Ну, разок мне предложили «убиться об стену», но это была такая персональная эмоциональная реакция, а не массовый хейт. Из милой агрессии есть любимое: «Не зря, Нигина, Ваше имя рифмуется с ‘‘вагиной’’. Так что спасибо зрителям за чуткость. Видеть травлю Кристины Асмус было по-человечески больно. Нас, возможно, просто не заметили.
Антон Долин. Все, что вы хотели знать о Ларсе фон Триере и Джиме Джармуше, но боялись спросить
Кинокритик, радиоведущий, журналист, обозреватель «Медузы», главный редактор журнала «Искусство кино». Автор книг «Такеси Китано.

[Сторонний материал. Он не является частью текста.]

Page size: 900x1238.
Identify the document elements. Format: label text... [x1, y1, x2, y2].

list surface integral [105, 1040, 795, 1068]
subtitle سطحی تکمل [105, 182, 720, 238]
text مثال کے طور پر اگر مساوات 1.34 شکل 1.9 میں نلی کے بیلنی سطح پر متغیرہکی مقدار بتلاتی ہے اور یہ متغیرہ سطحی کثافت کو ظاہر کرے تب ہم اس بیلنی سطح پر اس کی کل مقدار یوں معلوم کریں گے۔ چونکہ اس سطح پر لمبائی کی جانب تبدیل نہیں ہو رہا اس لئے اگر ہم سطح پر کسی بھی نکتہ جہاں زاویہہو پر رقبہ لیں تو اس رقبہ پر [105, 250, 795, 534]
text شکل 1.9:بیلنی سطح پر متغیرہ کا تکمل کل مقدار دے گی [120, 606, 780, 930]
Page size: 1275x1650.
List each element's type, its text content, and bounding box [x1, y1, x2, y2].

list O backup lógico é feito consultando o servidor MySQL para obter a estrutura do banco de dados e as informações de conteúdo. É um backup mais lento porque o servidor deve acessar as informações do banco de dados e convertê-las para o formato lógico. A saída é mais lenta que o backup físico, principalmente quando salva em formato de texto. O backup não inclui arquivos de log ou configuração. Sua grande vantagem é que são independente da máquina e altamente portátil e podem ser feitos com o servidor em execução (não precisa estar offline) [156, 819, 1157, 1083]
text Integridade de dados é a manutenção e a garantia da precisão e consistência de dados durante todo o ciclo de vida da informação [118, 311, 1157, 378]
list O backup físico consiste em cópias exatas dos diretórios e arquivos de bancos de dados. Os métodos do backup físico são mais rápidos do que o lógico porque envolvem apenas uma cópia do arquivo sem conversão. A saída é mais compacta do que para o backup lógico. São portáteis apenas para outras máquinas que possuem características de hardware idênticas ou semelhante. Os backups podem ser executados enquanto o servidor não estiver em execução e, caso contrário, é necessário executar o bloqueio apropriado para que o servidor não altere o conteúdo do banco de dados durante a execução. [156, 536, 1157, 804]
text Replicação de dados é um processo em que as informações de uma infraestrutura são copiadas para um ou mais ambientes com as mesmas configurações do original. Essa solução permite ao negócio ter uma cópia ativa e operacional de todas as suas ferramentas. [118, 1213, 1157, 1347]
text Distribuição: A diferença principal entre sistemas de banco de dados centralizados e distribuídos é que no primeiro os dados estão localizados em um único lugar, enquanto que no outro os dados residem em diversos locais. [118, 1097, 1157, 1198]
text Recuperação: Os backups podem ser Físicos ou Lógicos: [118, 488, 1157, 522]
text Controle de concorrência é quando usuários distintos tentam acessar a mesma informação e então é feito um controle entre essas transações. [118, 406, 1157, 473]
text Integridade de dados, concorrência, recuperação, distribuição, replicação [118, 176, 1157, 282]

Детские годы», «Герман: интервью, эссе, сценарий», «Джим Джармуш. Стихи и музыка», «Ларс фон Триер: контрольные работы», «Уловка XXI: очерки кино нового века», «Оттенки русского: очерки отечественного кино», «Миражи советского: очерки современного кино»
Для вас Триер – особенный режиссер?
Бывает такое чувство, когда с удовольствием смотришь новый фильм, читаешь новую книгу и внутренне киваешь головой, говоря: да-да, так и есть, все правда. Именно с таким ощущением я смотрю практически каждую картину Ларса фон Триера. И поэтому мне всегда ужасно интересно общаться с людьми, которые выходят с ворохом вопросов и недоумений после просмотра триеровских кинолент. У меня на все эти вопросы есть, как мне кажется, правильные ответы, хотя они наверняка не «правильные», а выдуманные мной. Это случай какой-то странной внутренней рифмовки, партнерства. В «Доме, который построил Джек» Ларс недвусмысленно дает нам понять, что это фильм о нем. Там есть часть – нарезка из его собственных картин. Я спрашивал его об этом. Он дал великолепный и издевательский ответ: дешевле купить права на свои, чем на чужие фильмы.